Hay internas que no participan de los ejercicios, pero sí de las charlas.Pablo L. Orosa

Al terminar la lectura, el murmullo se apodera de la habitación. Las que estaban sentadas se ponen de pie y las que estaban de pie buscan dónde sentarse. En una caja traen dos docenas de sodas y otros tantos paquetes de pan de molde. Es la hora de las confidencias. Hay una reclusa llorando. Tiene gafas, canas y acento mzungu —como se conoce en esta región a los occidentales caucásicos—: su prometido la ha abandonado. La convenció para meter droga en el país y ahora no quiere saber nada más de ella. No es algo nuevo. Pasa demasiadas veces, confiesa, tras consolarla, la sargento Susan.
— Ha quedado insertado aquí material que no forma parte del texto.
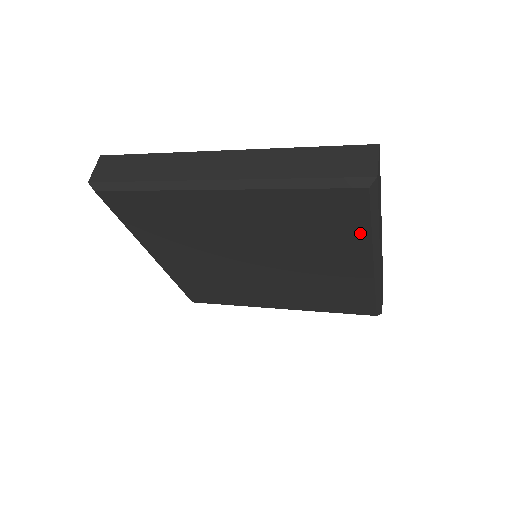
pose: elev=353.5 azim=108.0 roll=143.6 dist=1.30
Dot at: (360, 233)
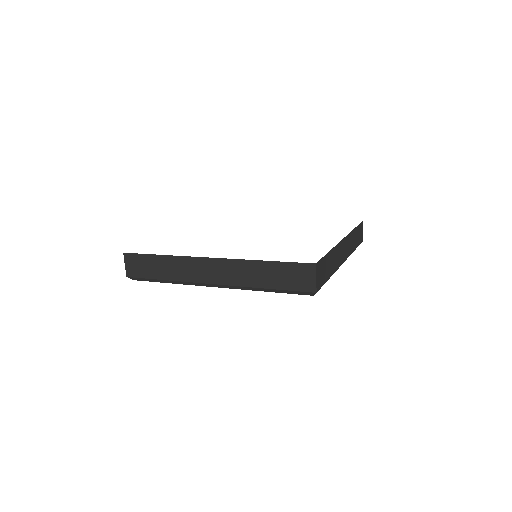
Dot at: occluded
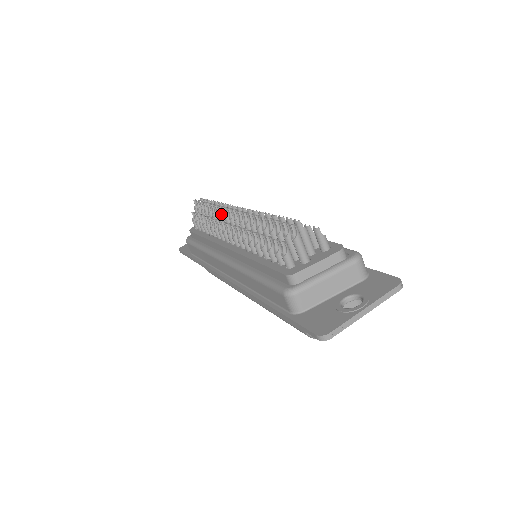
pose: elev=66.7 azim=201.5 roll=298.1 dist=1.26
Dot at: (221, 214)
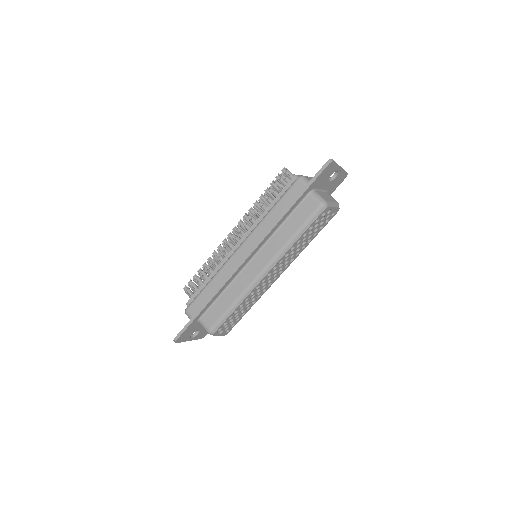
Dot at: (220, 251)
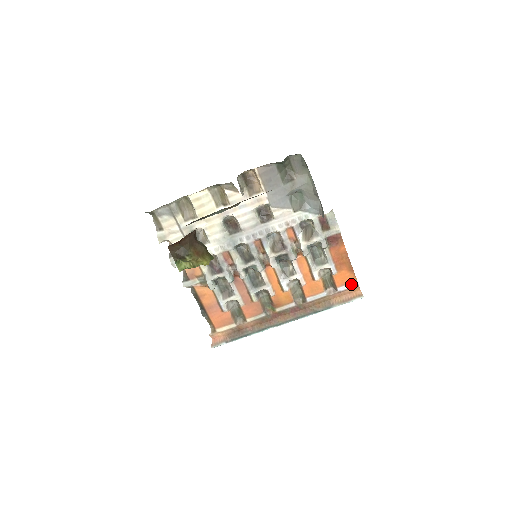
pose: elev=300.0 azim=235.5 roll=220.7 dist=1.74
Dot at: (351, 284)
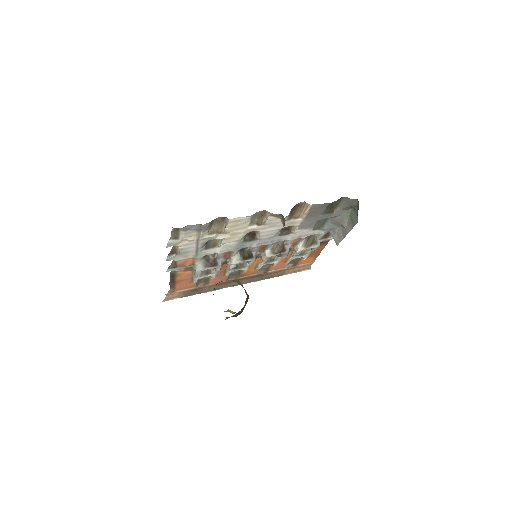
Dot at: (309, 263)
Por algo más de veinte minutos, los tres, Susan, Irene y Ezra, se convierten en improvisados psicólogos. Les escuchan, les aconsejan, les dejan llorar hasta que vuelven a tener ganas de seguir adelante. “Fuera, la gente hace yoga para mantenerse en forma. Aquí es diferente", continúa Ezra. "La clase de yoga es el momento que tienen para conectar con ellas mismas”. Para sentirse, por un rato, libres.

El modelo de la cárcel para mujeres de Langata está enfocado a la reintegración social 

Las dos guardias que han participado junto a la sargento Susan en la clase de hoy esperan al otro lado del pasillo. Quizás ellas también preferirían que el baile, el yoga o los poemas durarán para siempre; pero es hora de seguir. La vida carcelaria debe continuar. Toca recuento y después almuerzo. Poco a poco, las chicas van desfilando de vuelta a sus celdas. Hay besos y hay abrazos. Muchos “nos vemos pronto”. Antes de cerrar la puerta, Reheimma se detiene un instante. Tiene el rostro acalorado y las manos ocupadas. En una carga la soda. En la otra, la bolsa de pan.

“Gracias”, le dice a sus maestros. No se refiere a la clase. Tampoco a la soda. Ni a la bolsa de pan. Sus palabras van más allá. Es un “gracias” por ayudarle a seguir adelante. Por enseñarle a que en la cárcel también hay futuro.

— Yo voy a ser profesora de yoga

— ¿Cuándo?

— Cuando salga de aquí. Cuando salga de aquí voy a ser profesora de yoga.